Black Soldiers in the Revolution
Sadly, today we are routinely taught the negatives of American history — we emphasis the bad and the ugly with nearly no mention of the good. Consequently, we hear the many ways that Americans did not always live up to the ideals of our founding, especially that black Americans were despised and enslaved. This is indeed part of the story, but there is much more. For example, on the positive side, did you know that many black Americans played key roles in the War for Independence? Consider just three.
James Armistead from Virginia worked closely with Marquis de Lafayette. He was able to infiltrate the camp of the patriot-turned-traitor, Benedict Arnold (then a British general after his defection from the Americans), and later the camp of British General Lord Cornwallis. Armistead obtained vital information about British plans and troop movements that he fed back to Lafayette and George Washington. His information allowed the American forces to initiate the Battle of Yorktown, which led to the end of the American Revolution. For his military services, Armistead was granted a retirement pension from Virginia.
- In December 1776, the second-in-command of the American Army, General Charles Lee, was taken prisoner by the British.
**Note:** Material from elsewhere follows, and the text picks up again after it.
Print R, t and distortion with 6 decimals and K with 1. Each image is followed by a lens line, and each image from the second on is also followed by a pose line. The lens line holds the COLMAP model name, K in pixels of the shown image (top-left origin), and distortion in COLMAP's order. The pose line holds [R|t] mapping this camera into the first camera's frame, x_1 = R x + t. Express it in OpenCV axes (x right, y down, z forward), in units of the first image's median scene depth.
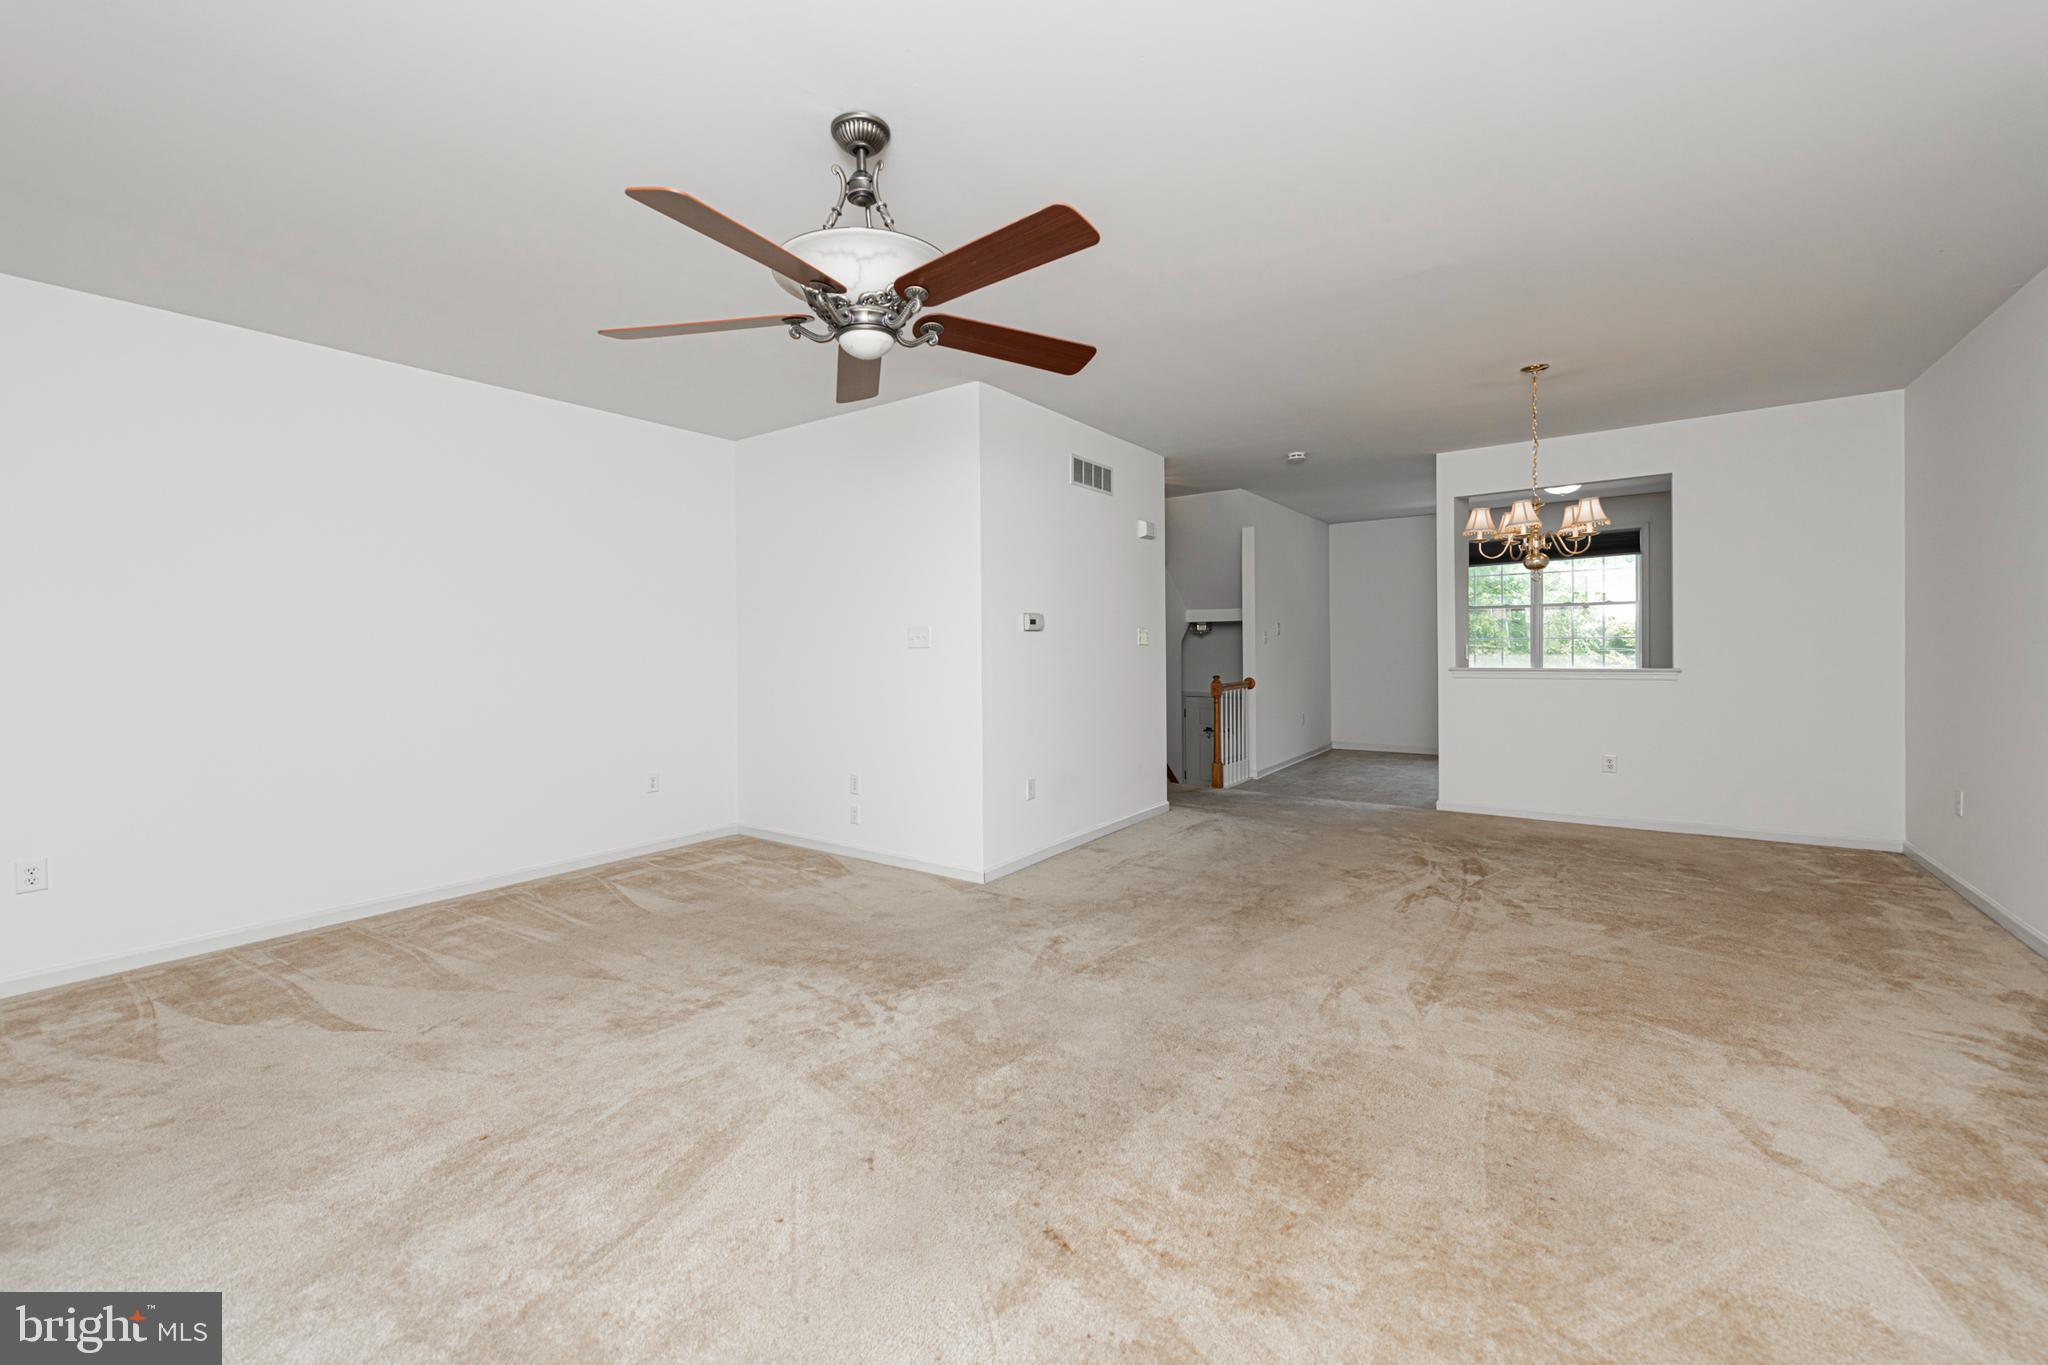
lens RADIAL K [[804.0, 0, 1009.2], [0, 804.0, 661.7], [0, 0, 1]] dist [0.001666, -0.000001]
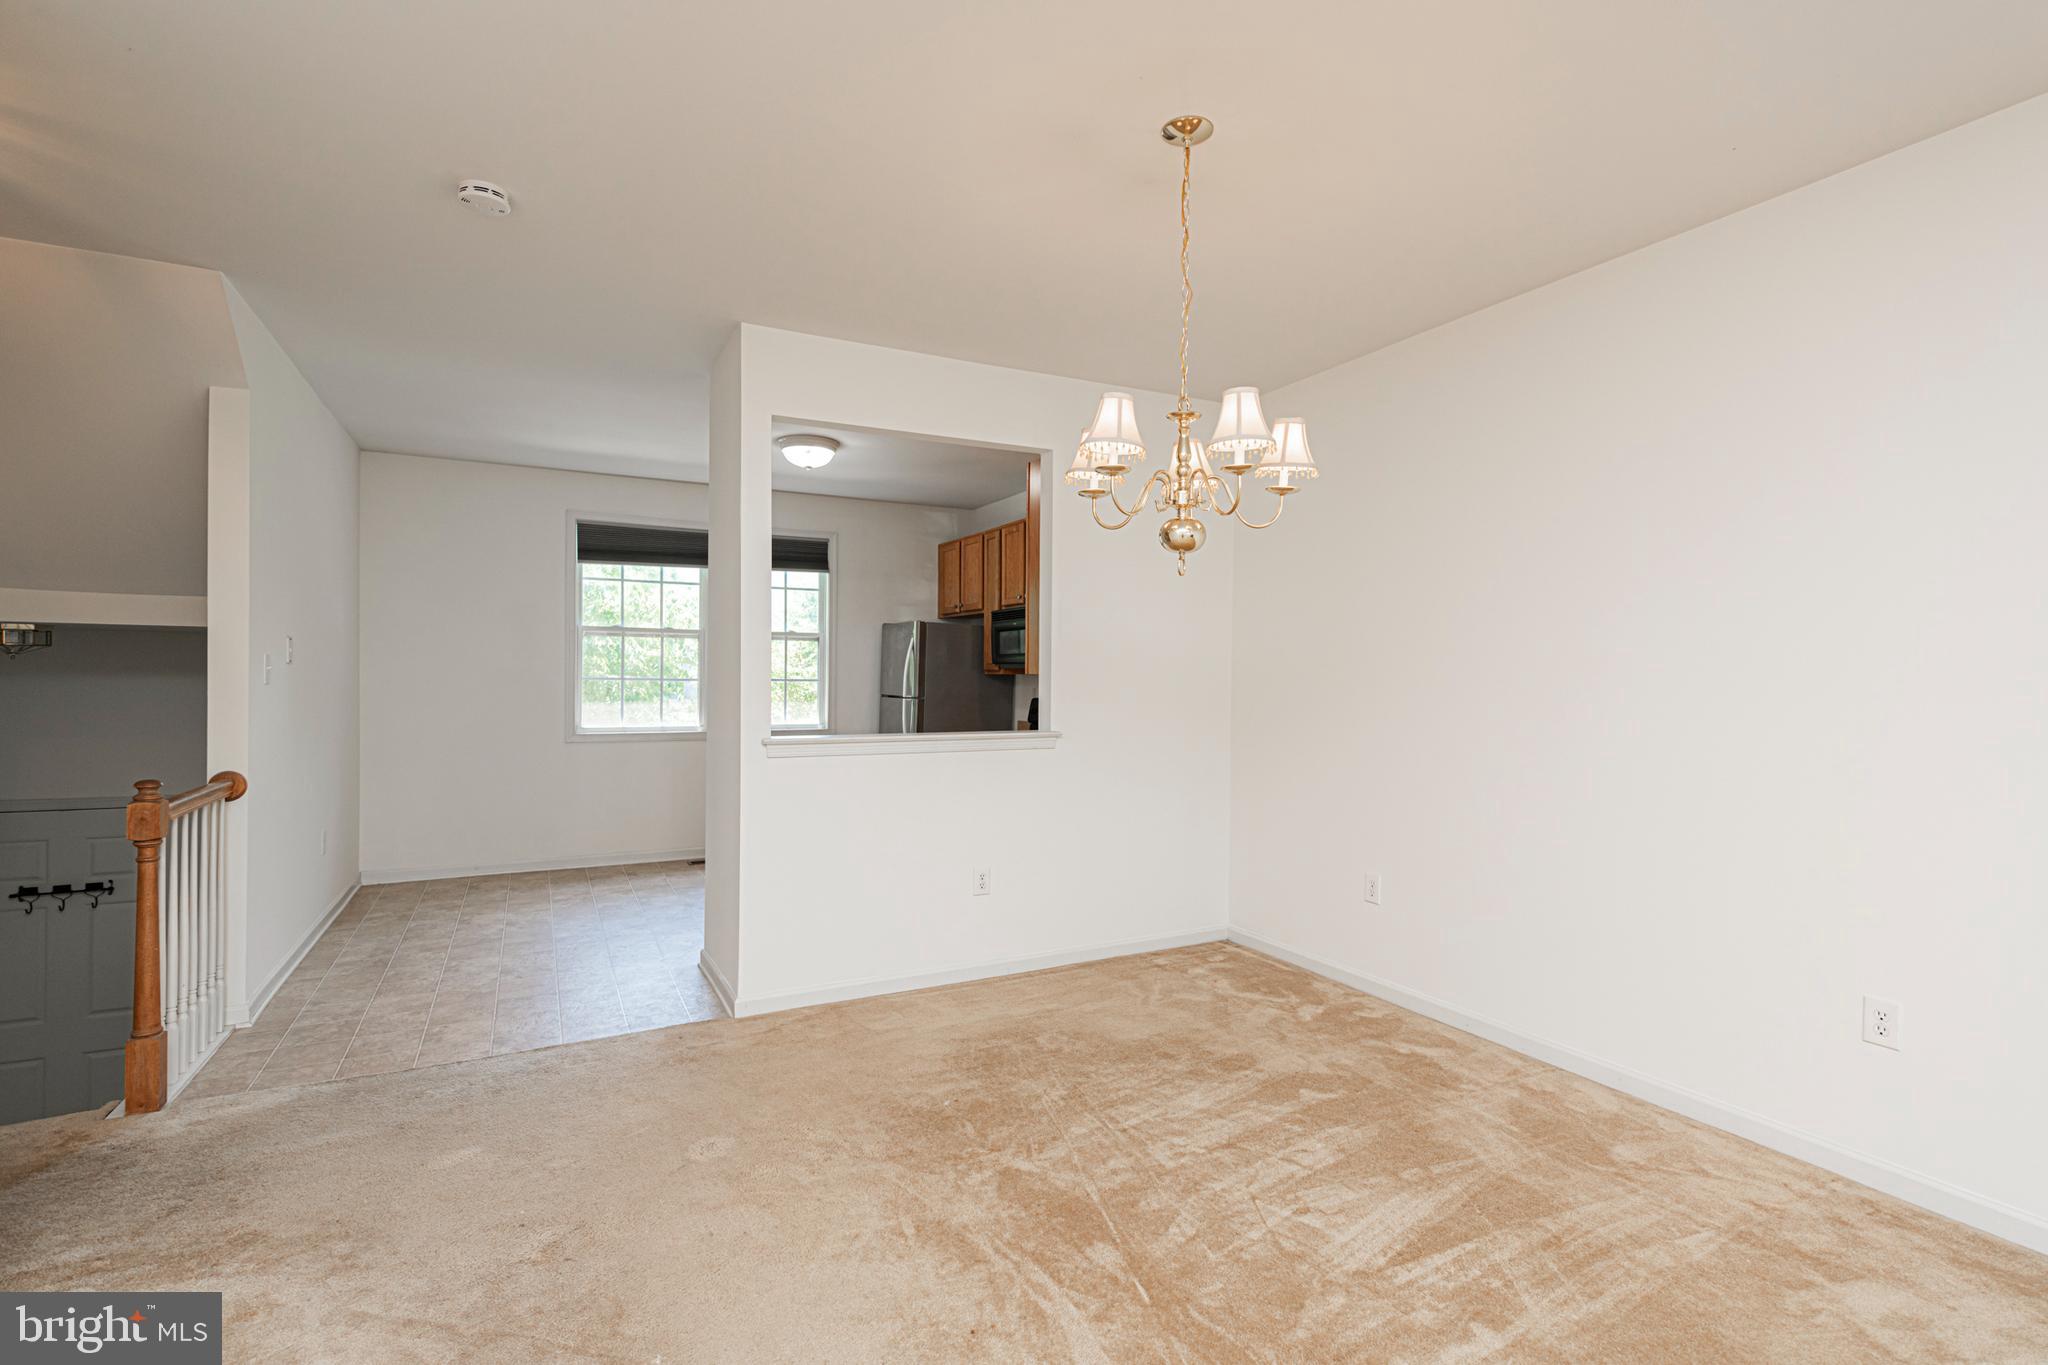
lens RADIAL K [[958.3, 0, 1024.0], [0, 958.3, 682.5], [0, 0, 1]] dist [0.000845, 0.000178]
pose [[0.451362, 0.015851, 0.892200, 0.054800], [0.002126, 0.999820, -0.018839, -0.013996], [-0.892339, 0.010400, 0.451247, 0.440920]]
To obtain his release, a prisoner exchange for a British general of the same rank was needed. Lt. Col. William Barton therefore undertook a daring plan to slip into the British stronghold at Newport, Rhode Island, capture British General Richard Prescott, and return him to the American side before the British learned of his capture.Barton hand-selected about forty elite soldiers, who silently slipped past the main British force and overpowered the guards protecting the general. They had only to break down the door to his room and grab Prescott.
One of the black commandos on the mission, Prince Sisson – a powerful man – stepped forward and charged the door. Using his own head as a battering ram, the locked door gave way and Prince entered the quarters and seized the surprised general. The group safely returned with Prescott, who was subsequently exchanged for General Charles Lee. The daring act of Sisson is still celebrated to this day.
Wentworth Cheswell, grandson of a slave, had a long career in public office. Elected in 1768 as a town constable in New Hampshire, he became the first black elected to office in America. In 1770, he was a town selectman, considered as one of the “town fathers” in the community. Other public offices he held included that of Auditor, Assessor, Coroner, Moderator (presiding over town meetings), and Justice of the Peace. In the latter role, he oversaw trials, settled disputes, and executed legal documents. Altogether, Cheswell held some form of public office for 49 years.During the Revolution, he was a messenger for the Committee of Safety, carrying intelligence and messages back and forth between strategic operational centers. It was in this position that Cheswell made an all-night ride, similar to the one undertaken by Paul Revere, warning citizens of imminent British invasion. In 1777, Cheswell enlisted in a company of Light Horse Volunteers commanded by Colonel John Langdon, who later became a signer of the U.S. Constitution.
Cheswell has a lasting legacy as a patriot, teacher, church leader, historian, archeologist, educator, judge, and elected official. He is a black patriot worthy of honoring and remembering.
In the WallBuilders library, we are blessed to have some military pay documents that were issued to various black soldiers during the Revolution (such as those pictured below) as well as some documents signed by Wentworth Cheswell (pictured above).
This February, let’s put some of the good stories back into Black History Month by acknowledging courageous black patriots in the American Revolution.